ESORDIO SENZA GOL. Domenica 21 settembre 1986, tutto è pronto per l’esordio. La curiosità intorno a lui è grande, se la società lo ha tenuto malgrado l’infortunio dovrà pur esserci una ragione. La prima di campionato non è andata. I viola hanno perso ad Avellino e l’allenatore Bersellini decide di provare Baggio contro la Sampdoria. La partita la risolve Ramon Diaz ma Baggio fa buona impressione. Gioca anche la domenica successiva a Brescia. La Fiorentina guadagna un punto ma perde di nuovo il ragazzo. Altro infortunio, altro intervento, altro lungo stop. Il ginocchio è sempre quello destro. Rientra in campo a fine stagione, una stagione affatto soddisfacente per la Fiorentina. Metà classifica, qualche infamia, nessuna lode.

RIENTRO CON GOL. Ma alla fine della stagione, almeno un motivo per sorridere i tifosi viola lo hanno. Roberto Baggio è tornato nuovamente in campo e ha ripreso a giocare con continuità. Segno buono, il ginocchio destro ha ritrovato il suo equilibrio funzionale.
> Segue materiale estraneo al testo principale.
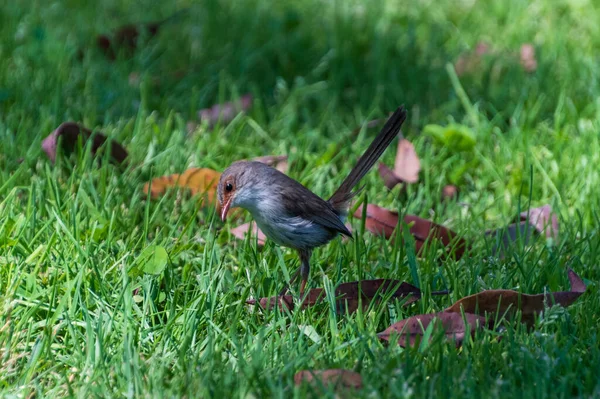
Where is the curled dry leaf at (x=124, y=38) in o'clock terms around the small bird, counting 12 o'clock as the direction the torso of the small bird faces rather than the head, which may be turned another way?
The curled dry leaf is roughly at 2 o'clock from the small bird.

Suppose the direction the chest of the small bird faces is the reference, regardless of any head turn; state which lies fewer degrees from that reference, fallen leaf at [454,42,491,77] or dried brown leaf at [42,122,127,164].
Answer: the dried brown leaf

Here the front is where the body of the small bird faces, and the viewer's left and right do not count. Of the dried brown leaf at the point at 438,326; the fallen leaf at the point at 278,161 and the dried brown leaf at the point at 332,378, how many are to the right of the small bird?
1

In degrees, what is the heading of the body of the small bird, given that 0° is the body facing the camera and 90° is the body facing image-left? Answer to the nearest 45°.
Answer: approximately 90°

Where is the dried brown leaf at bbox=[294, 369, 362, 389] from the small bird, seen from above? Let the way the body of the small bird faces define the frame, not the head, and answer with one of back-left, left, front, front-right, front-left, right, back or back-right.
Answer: left

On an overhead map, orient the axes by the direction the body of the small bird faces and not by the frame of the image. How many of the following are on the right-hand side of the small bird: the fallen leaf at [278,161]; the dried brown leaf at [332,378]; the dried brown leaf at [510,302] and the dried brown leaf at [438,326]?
1

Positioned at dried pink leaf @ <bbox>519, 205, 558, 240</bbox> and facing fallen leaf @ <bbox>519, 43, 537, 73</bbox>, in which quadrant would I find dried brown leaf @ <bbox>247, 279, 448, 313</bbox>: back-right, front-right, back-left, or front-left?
back-left

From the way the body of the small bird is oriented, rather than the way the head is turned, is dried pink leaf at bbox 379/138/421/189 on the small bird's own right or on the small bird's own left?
on the small bird's own right

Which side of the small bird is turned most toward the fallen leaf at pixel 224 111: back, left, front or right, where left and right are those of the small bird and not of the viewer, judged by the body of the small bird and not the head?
right

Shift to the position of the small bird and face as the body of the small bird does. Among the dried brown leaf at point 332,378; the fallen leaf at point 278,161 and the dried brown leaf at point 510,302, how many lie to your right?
1

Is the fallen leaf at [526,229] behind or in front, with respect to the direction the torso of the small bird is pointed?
behind

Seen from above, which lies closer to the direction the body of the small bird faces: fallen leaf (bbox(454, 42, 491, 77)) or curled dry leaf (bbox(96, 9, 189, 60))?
the curled dry leaf

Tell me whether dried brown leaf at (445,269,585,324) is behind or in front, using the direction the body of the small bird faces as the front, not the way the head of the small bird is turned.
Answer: behind

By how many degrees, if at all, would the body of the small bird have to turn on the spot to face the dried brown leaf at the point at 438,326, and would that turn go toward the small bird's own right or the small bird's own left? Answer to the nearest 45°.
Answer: approximately 135° to the small bird's own left
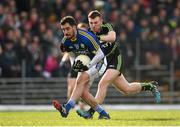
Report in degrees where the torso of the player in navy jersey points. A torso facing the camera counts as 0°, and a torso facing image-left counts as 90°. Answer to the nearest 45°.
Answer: approximately 45°

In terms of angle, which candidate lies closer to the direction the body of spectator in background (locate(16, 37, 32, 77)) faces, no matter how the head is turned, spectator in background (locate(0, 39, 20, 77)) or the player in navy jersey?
the player in navy jersey

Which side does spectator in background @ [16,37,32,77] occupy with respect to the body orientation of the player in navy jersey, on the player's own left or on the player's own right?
on the player's own right

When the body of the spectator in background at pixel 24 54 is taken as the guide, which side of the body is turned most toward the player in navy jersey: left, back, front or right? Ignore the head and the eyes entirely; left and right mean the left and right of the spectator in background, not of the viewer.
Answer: front

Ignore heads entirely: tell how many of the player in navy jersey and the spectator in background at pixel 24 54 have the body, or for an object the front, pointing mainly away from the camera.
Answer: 0

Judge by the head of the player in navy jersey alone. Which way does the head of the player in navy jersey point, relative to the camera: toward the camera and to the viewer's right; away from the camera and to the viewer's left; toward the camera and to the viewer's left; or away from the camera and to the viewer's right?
toward the camera and to the viewer's left
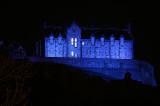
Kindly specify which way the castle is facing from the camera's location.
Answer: facing the viewer
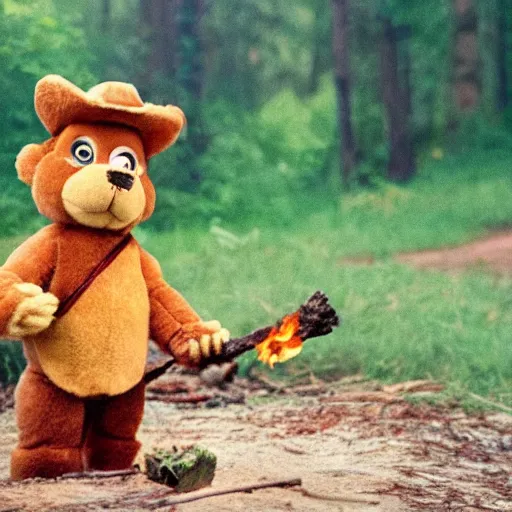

E poi, a fine stagione, c’è anche la soddisfazione più bella: il primo gol in serie A. viene segnato in una domenica molto particolare. È il 10 maggio 1987 e la partita è Napoli-Fiorentina. Quel giorno Maradona e compagni vincono lo scudetto, ma a rovinare parzialmente la festa provvede un ragazzo appena ventenne alla quarta presenza, con una punizione magistrale. Una di quelle che di norma “el pibe de oro” e non altri, trasforma in gol. Finisce 1-1 ma il Napoli è ugualmente campione d’Italia. È da quel colpo magistrale che finisce una storia e ne inizia un’altra. La Juventus, il Pallone d’Oro, la Nazionale, la notorietà su scala planetaria sono tutti conseguenze di quel gol. Un momento che sancisce il passaggio a un’altra dimensione, a un’altra età. L’età adulta di Roberto Baggio.